• _Work to complete_: This exercise calls for every record to be returned exactly, with pictures removed.

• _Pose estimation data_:
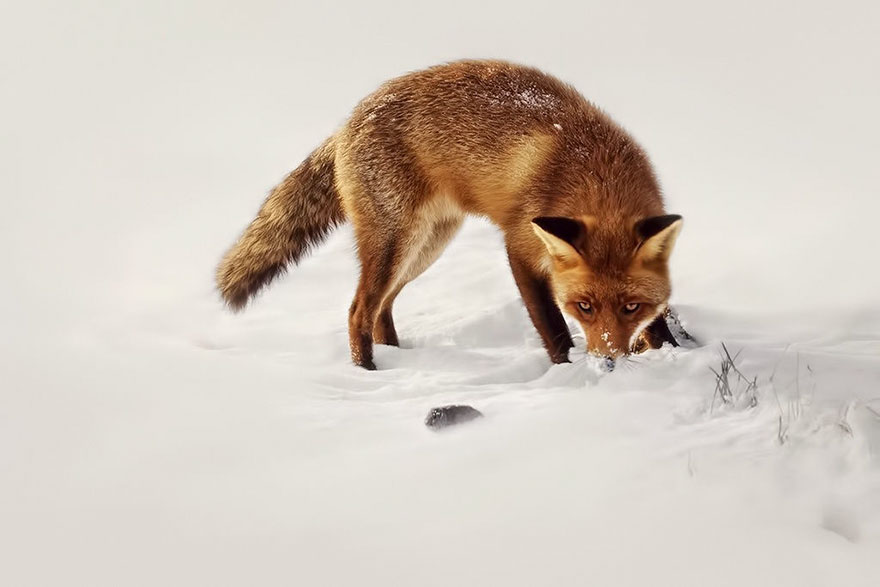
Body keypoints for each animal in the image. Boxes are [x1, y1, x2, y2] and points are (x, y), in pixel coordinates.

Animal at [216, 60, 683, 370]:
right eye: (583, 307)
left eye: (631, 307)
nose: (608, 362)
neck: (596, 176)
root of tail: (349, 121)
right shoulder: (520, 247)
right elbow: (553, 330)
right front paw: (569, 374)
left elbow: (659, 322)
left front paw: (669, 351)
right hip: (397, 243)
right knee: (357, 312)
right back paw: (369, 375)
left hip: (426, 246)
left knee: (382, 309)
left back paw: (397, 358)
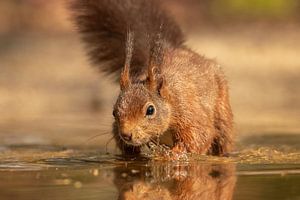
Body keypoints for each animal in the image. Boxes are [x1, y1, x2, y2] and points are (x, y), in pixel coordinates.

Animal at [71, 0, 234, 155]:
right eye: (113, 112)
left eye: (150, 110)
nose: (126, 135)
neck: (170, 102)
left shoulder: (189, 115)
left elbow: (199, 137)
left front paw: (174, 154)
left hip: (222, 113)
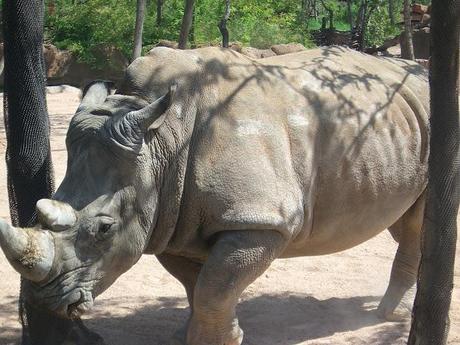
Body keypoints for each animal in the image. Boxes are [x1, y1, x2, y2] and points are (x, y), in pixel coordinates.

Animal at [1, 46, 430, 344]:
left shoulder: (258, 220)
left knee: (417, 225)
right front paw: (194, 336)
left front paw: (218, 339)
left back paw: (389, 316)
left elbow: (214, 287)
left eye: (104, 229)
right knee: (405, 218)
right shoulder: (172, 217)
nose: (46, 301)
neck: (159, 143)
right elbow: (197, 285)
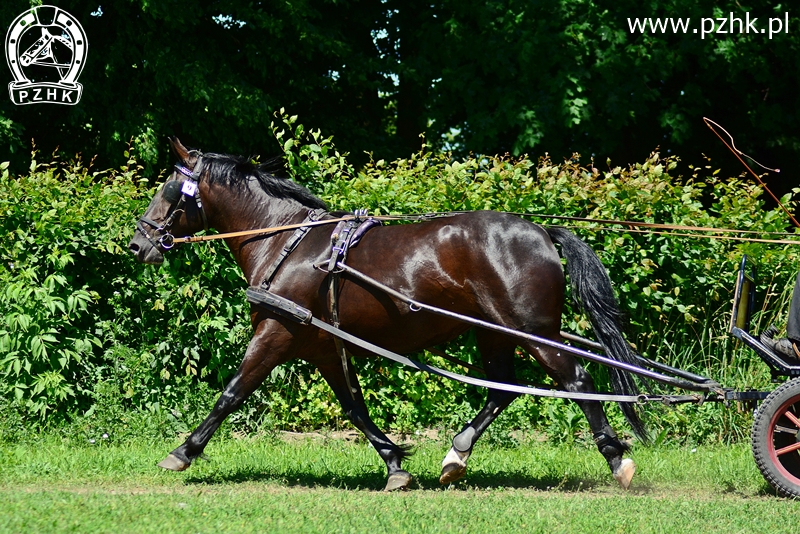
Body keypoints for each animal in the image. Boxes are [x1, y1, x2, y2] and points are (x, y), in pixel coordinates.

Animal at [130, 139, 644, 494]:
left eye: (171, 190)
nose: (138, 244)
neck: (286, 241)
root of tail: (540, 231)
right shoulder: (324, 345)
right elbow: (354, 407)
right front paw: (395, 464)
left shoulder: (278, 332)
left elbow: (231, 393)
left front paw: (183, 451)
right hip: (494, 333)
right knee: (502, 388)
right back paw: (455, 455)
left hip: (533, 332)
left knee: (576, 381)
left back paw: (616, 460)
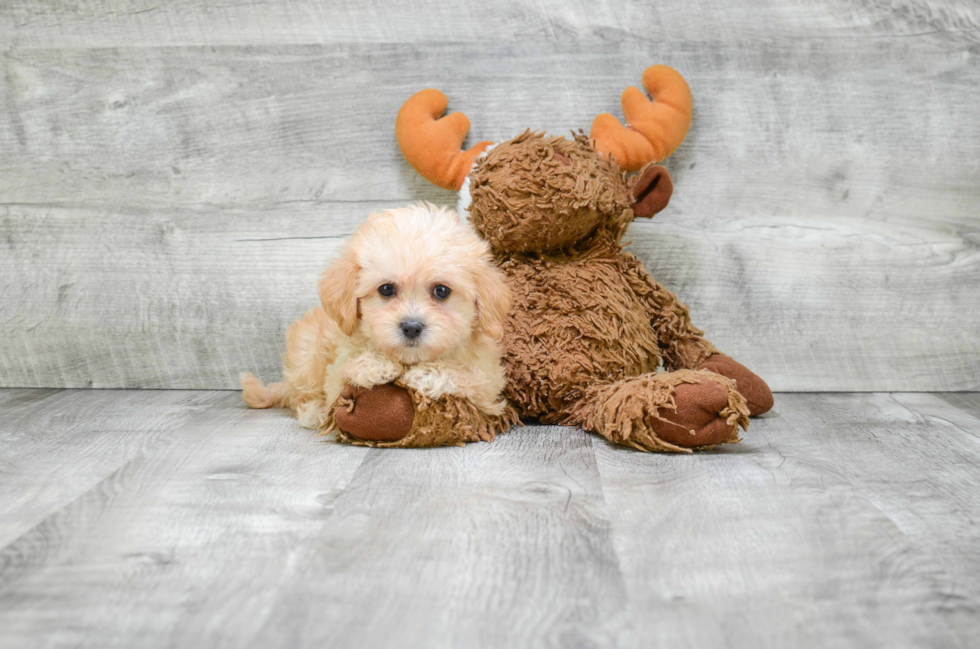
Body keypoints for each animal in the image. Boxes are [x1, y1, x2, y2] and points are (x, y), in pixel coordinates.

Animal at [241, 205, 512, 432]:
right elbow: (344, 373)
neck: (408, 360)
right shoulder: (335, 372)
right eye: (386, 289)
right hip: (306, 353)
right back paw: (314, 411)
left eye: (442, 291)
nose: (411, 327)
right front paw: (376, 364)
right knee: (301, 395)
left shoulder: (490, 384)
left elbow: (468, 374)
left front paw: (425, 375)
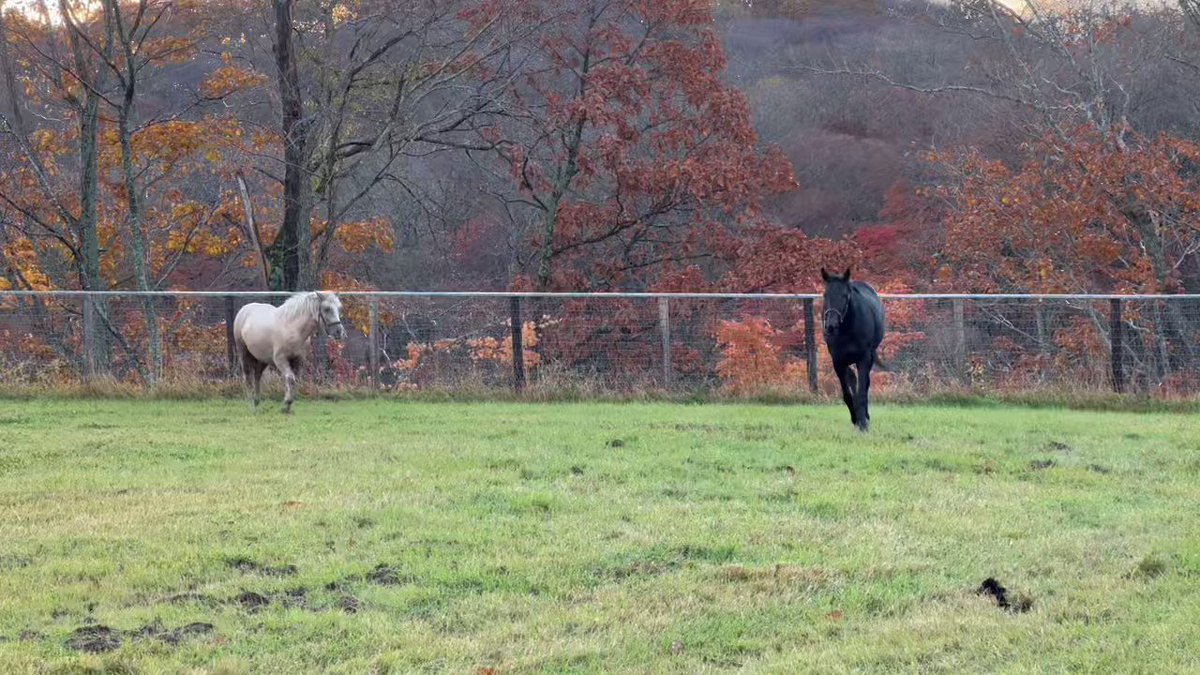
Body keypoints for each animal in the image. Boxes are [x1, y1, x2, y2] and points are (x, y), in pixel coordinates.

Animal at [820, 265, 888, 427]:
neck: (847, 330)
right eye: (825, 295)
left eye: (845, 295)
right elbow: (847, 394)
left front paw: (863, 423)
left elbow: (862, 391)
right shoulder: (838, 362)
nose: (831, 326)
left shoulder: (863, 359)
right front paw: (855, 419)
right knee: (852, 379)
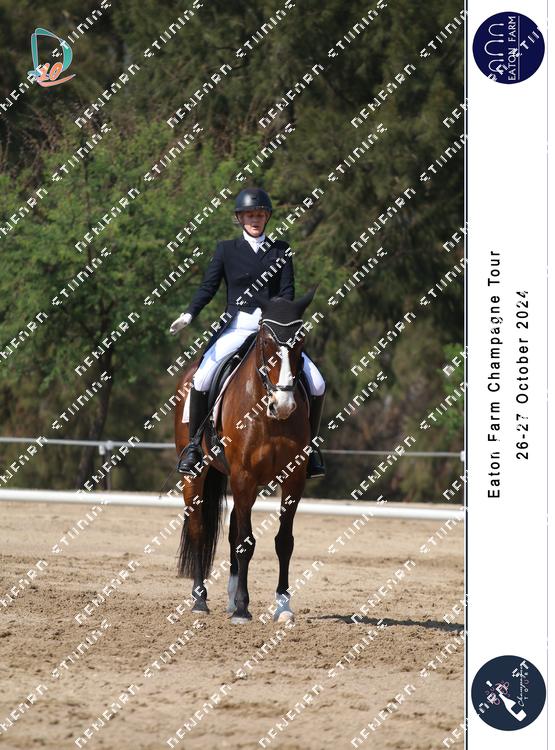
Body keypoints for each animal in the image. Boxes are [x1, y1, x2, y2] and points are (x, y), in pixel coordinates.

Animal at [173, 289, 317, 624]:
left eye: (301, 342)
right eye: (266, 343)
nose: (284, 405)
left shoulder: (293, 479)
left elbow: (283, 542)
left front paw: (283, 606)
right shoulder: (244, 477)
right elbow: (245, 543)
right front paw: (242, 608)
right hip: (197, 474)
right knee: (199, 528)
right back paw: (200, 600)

• _Solution_:
Body keypoints for each animal in the image. Boxes are [x1, y1, x2, y2] and points are (x, y), in pixel coordinates.

Animal at [216, 60, 683, 370]:
right eye: (583, 307)
left eye: (631, 307)
nose: (608, 362)
neck: (596, 176)
root of tail: (349, 121)
right shoulder: (520, 247)
right elbow: (553, 330)
right front paw: (569, 374)
left elbow: (659, 322)
left front paw: (669, 351)
right hip: (397, 243)
right knee: (357, 312)
right back paw: (369, 375)
left hip: (426, 246)
left knee: (382, 309)
left back paw: (397, 358)
Body keypoints for each animal in the image. Boxes are [x1, y1, x2, y2] and points are (x, y), in pixel coordinates.

Animal at [71, 0, 234, 155]:
right eye: (113, 112)
left eye: (150, 110)
nose: (126, 135)
neck: (170, 102)
left shoulder: (189, 115)
left elbow: (199, 137)
left front paw: (174, 154)
left hip: (222, 113)
Body keypoints for each animal in the image. Boxes are [x1, y1, x2, y2] and points are (x, y), in pixel coordinates.

Animal at [1, 46, 430, 344]:
left shoulder: (258, 220)
left knee: (417, 225)
right front paw: (194, 336)
left front paw: (218, 339)
left back paw: (389, 316)
left elbow: (214, 287)
left eye: (104, 229)
right knee: (405, 218)
right shoulder: (172, 217)
nose: (46, 301)
neck: (159, 143)
right elbow: (197, 285)
Body keypoints for each animal in the image. Boxes are [x1, y1, x2, y2] and points are (x, y), in pixel coordinates.

Animal at [130, 139, 644, 494]:
left eye: (171, 190)
nose: (138, 244)
neck: (286, 241)
root of tail: (540, 231)
right shoulder: (324, 345)
right elbow: (354, 407)
right front paw: (395, 464)
left shoulder: (278, 332)
left elbow: (231, 393)
left front paw: (183, 451)
right hip: (494, 333)
right knee: (502, 388)
right back paw: (455, 455)
left hip: (533, 332)
left knee: (576, 381)
left back paw: (616, 460)
Body keypoints for each animal in the image. Boxes are [x1, y1, x2, y2] and points are (x, y), in pixel coordinates.

Animal at [241, 205, 512, 432]:
right elbow: (344, 373)
neck: (408, 360)
right shoulder: (335, 372)
right eye: (386, 289)
right hip: (306, 353)
right back paw: (314, 411)
left eye: (442, 291)
nose: (411, 327)
right front paw: (376, 364)
right knee: (301, 395)
left shoulder: (490, 384)
left elbow: (468, 374)
left front paw: (425, 375)
Body keypoints for each animal in the image. Boxes are [x1, y1, x2, y2] and points are (x, y), in pixel coordinates.

Animal at [820, 265, 888, 427]:
neck: (847, 330)
right eye: (825, 295)
left eye: (845, 295)
right elbow: (847, 394)
left front paw: (863, 423)
left elbow: (862, 391)
right shoulder: (838, 362)
nose: (831, 326)
left shoulder: (863, 359)
right front paw: (855, 419)
right knee: (852, 379)
Body keypoints for each animal in the image. Boxes are [x1, y1, x2, y2] and points are (x, y), in pixel coordinates.

Animal at [173, 289, 317, 624]:
left eye: (301, 342)
right eye: (266, 343)
nose: (284, 405)
left shoulder: (293, 479)
left elbow: (283, 542)
left front paw: (283, 606)
right shoulder: (244, 477)
right elbow: (245, 543)
right front paw: (242, 608)
right hip: (197, 474)
right knee: (199, 528)
right back paw: (200, 600)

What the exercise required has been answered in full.